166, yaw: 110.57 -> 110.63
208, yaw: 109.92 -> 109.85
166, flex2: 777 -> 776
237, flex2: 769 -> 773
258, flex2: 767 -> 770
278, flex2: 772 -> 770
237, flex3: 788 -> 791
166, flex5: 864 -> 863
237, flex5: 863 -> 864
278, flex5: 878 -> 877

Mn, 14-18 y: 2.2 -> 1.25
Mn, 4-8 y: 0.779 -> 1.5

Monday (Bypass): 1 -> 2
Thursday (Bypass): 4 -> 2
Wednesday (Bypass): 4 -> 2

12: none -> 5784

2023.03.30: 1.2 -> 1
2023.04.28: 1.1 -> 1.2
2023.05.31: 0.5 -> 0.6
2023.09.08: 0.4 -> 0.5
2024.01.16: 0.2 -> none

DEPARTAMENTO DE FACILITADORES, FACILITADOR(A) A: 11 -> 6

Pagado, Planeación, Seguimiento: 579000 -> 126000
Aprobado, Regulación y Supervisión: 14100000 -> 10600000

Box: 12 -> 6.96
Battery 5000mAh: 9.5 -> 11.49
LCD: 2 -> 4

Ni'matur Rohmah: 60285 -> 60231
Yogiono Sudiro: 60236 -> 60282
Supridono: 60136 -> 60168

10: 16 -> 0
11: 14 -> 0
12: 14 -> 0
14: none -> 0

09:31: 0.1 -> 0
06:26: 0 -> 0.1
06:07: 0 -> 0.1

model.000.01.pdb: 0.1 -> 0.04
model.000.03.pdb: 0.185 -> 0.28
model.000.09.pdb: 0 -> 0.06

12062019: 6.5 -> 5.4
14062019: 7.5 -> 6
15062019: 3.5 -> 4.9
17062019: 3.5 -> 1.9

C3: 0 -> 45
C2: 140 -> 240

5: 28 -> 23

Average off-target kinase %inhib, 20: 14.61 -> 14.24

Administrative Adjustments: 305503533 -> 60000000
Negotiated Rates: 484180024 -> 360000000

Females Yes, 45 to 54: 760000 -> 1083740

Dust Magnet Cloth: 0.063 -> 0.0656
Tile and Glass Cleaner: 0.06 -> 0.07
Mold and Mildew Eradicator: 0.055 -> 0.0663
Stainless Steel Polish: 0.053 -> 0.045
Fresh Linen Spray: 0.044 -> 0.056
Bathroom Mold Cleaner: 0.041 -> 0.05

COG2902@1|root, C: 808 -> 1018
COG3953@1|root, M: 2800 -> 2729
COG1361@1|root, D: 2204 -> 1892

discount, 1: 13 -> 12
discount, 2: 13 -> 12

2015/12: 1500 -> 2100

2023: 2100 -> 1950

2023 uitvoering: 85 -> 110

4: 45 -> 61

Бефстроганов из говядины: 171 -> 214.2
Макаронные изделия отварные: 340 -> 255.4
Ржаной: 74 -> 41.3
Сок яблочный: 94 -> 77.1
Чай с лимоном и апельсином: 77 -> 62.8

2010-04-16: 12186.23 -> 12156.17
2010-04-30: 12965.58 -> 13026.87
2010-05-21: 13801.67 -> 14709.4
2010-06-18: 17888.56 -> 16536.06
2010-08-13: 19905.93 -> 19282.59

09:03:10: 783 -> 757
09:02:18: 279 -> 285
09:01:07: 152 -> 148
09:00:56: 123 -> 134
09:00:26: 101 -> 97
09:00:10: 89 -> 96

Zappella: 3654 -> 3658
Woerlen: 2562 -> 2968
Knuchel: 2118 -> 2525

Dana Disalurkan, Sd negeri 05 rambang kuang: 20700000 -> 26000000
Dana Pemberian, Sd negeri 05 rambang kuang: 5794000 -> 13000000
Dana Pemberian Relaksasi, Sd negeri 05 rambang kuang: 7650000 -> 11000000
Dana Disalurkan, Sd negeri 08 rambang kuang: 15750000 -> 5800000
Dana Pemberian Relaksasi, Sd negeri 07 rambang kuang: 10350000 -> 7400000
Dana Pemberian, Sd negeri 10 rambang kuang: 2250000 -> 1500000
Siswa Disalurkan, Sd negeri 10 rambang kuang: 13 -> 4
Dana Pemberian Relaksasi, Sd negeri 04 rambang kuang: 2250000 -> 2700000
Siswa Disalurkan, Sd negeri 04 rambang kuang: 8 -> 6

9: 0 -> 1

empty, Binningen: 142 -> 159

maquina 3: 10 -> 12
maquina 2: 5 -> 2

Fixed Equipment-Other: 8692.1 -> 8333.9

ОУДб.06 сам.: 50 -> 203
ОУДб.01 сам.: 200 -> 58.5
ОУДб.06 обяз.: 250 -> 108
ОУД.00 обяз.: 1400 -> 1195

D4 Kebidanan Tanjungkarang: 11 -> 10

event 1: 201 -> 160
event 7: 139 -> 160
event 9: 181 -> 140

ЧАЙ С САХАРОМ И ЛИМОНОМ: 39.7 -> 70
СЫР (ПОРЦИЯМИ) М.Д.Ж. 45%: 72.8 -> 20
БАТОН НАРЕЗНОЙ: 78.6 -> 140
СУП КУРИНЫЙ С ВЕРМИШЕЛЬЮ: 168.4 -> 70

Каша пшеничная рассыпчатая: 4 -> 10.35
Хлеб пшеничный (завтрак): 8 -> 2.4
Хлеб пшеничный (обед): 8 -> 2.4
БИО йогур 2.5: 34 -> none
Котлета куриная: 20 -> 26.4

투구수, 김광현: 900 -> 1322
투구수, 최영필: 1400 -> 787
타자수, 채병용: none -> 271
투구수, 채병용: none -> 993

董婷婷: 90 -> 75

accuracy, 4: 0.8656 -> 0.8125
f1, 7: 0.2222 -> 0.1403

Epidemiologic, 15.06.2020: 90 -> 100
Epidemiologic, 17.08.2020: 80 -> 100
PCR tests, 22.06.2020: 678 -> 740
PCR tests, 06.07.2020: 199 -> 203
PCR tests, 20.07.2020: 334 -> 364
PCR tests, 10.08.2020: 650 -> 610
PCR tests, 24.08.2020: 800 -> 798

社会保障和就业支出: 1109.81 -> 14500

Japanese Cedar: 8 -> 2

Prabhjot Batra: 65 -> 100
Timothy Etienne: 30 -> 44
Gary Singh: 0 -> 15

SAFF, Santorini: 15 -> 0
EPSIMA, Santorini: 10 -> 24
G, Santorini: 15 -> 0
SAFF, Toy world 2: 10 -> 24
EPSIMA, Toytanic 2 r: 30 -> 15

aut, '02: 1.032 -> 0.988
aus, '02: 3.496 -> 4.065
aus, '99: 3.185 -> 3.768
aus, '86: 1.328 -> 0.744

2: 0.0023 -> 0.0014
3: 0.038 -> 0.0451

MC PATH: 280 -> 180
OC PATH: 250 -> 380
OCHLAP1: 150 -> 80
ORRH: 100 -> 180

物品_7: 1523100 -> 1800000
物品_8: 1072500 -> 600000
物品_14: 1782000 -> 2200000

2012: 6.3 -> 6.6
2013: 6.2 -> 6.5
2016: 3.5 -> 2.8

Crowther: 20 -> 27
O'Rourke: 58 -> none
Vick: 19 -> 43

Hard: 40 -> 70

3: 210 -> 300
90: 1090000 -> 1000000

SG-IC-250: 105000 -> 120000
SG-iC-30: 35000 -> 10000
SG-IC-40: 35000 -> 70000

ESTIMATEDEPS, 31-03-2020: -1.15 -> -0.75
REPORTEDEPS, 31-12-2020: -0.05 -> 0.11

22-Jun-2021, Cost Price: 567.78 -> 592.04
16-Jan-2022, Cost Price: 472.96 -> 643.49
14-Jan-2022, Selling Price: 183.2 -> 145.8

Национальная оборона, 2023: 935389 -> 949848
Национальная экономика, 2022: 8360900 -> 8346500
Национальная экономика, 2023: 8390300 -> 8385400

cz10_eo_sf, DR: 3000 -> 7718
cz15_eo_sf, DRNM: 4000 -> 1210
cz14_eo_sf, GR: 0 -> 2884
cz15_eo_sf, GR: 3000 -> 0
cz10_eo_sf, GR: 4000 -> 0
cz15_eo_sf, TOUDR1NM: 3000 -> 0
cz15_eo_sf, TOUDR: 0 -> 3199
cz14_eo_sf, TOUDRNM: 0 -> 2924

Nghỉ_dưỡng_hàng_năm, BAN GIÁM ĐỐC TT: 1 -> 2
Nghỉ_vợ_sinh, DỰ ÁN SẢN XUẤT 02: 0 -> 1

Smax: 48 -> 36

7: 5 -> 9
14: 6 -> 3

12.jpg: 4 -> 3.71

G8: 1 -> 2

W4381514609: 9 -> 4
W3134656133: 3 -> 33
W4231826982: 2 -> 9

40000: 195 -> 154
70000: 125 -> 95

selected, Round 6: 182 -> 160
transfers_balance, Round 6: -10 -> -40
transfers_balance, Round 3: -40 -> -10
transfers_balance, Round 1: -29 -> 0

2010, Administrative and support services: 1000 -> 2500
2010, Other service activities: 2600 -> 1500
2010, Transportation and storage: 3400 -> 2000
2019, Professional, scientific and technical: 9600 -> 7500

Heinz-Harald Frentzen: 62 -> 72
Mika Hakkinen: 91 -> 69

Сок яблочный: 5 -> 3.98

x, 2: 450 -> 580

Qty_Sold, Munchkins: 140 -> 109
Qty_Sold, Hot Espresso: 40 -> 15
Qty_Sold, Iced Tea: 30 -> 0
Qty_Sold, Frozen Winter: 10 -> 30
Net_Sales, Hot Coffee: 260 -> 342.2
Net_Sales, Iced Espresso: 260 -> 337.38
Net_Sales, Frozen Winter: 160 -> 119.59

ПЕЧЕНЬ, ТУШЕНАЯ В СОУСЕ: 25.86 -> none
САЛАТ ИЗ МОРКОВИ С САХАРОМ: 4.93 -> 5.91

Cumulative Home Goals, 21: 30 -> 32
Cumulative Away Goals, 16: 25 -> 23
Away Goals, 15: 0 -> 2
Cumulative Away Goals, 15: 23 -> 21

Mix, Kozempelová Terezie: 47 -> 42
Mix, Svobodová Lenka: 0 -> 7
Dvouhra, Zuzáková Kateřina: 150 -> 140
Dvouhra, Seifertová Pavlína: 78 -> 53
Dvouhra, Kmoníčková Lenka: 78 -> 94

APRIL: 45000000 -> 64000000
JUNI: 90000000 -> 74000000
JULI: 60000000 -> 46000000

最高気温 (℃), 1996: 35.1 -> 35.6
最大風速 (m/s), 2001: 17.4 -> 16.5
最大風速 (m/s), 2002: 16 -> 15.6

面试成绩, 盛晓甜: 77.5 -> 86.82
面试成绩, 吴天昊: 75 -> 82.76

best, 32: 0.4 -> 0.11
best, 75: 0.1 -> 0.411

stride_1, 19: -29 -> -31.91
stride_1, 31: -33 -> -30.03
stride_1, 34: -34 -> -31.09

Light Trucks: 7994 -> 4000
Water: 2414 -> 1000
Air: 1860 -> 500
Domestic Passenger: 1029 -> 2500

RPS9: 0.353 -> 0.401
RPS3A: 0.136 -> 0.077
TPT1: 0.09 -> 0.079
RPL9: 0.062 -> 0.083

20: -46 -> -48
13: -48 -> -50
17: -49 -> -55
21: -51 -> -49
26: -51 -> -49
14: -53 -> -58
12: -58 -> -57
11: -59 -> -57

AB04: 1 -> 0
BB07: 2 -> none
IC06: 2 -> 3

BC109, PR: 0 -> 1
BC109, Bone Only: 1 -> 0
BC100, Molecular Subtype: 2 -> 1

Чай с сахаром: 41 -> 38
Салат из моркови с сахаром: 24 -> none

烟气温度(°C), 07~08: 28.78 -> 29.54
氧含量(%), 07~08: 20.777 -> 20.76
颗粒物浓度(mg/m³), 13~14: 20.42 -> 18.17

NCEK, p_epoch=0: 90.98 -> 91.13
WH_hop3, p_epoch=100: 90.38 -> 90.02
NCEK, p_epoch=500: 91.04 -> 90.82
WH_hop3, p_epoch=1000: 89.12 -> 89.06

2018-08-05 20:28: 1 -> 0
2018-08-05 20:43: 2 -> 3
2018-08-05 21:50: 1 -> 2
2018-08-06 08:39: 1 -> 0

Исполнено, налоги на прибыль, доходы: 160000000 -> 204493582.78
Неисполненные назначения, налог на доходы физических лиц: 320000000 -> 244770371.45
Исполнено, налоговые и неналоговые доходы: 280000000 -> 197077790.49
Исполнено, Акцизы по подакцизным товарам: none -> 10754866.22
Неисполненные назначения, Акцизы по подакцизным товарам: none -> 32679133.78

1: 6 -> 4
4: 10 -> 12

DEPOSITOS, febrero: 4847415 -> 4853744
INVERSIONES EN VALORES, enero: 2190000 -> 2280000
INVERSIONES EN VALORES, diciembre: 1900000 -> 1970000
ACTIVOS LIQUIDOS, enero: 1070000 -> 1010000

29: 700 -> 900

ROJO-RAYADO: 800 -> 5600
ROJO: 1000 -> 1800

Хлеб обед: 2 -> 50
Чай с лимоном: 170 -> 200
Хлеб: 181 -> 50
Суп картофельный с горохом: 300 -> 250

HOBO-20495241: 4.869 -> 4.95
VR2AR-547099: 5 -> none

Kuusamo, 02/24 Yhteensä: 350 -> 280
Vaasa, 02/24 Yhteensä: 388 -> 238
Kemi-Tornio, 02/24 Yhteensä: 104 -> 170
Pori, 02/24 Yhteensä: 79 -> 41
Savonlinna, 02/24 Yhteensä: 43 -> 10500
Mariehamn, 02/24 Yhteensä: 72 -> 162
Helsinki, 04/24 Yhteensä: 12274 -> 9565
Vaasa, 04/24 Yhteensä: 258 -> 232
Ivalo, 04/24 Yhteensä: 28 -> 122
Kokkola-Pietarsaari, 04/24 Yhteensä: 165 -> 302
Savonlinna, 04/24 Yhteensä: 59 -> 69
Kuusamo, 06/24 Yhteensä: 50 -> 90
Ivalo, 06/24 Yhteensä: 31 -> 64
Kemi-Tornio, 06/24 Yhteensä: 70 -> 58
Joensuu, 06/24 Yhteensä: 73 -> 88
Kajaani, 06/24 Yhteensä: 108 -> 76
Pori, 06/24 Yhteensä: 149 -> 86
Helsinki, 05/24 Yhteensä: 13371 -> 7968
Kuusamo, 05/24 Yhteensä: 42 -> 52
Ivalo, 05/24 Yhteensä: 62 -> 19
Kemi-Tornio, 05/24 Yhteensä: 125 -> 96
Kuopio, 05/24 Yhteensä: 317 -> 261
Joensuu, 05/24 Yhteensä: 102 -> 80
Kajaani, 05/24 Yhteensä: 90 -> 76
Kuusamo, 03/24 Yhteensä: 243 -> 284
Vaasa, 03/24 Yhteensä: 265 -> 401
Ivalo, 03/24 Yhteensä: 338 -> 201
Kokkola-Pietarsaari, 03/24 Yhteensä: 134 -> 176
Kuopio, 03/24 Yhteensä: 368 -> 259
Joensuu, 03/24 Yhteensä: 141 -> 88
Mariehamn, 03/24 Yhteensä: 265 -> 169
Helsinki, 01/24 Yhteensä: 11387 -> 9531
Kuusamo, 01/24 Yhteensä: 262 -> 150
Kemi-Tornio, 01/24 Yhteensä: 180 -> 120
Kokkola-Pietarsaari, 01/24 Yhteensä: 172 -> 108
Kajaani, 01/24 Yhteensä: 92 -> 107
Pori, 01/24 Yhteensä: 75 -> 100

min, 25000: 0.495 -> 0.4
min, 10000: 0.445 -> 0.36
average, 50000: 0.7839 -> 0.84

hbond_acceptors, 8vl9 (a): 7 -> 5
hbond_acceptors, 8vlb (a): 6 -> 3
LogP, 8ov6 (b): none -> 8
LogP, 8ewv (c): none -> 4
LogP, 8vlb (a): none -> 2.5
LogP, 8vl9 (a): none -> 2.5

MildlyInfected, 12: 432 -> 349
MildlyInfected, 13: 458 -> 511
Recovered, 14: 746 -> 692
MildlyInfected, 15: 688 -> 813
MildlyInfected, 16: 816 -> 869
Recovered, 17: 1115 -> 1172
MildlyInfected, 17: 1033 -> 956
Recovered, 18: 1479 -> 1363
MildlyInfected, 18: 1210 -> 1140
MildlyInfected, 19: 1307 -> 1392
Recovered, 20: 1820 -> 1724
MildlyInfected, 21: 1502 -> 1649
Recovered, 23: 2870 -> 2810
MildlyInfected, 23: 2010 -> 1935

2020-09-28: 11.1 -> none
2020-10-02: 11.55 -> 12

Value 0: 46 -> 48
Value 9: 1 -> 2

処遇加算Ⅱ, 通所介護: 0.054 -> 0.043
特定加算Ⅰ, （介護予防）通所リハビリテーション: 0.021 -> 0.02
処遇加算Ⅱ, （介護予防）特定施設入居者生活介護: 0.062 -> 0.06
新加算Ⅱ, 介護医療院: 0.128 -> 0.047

--------------------------------------------------

INSTRUCTIONS TO FOLLOW: Go through the material above and output exactly the lines from the one containing "278, flex5: 878 -> 877" through the one containing "Box: 12 -> 6.96".

RESULT:
278, flex5: 878 -> 877

Mn, 14-18 y: 2.2 -> 1.25
Mn, 4-8 y: 0.779 -> 1.5

Monday (Bypass): 1 -> 2
Thursday (Bypass): 4 -> 2
Wednesday (Bypass): 4 -> 2

12: none -> 5784

2023.03.30: 1.2 -> 1
2023.04.28: 1.1 -> 1.2
2023.05.31: 0.5 -> 0.6
2023.09.08: 0.4 -> 0.5
2024.01.16: 0.2 -> none

DEPARTAMENTO DE FACILITADORES, FACILITADOR(A) A: 11 -> 6

Pagado, Planeación, Seguimiento: 579000 -> 126000
Aprobado, Regulación y Supervisión: 14100000 -> 10600000

Box: 12 -> 6.96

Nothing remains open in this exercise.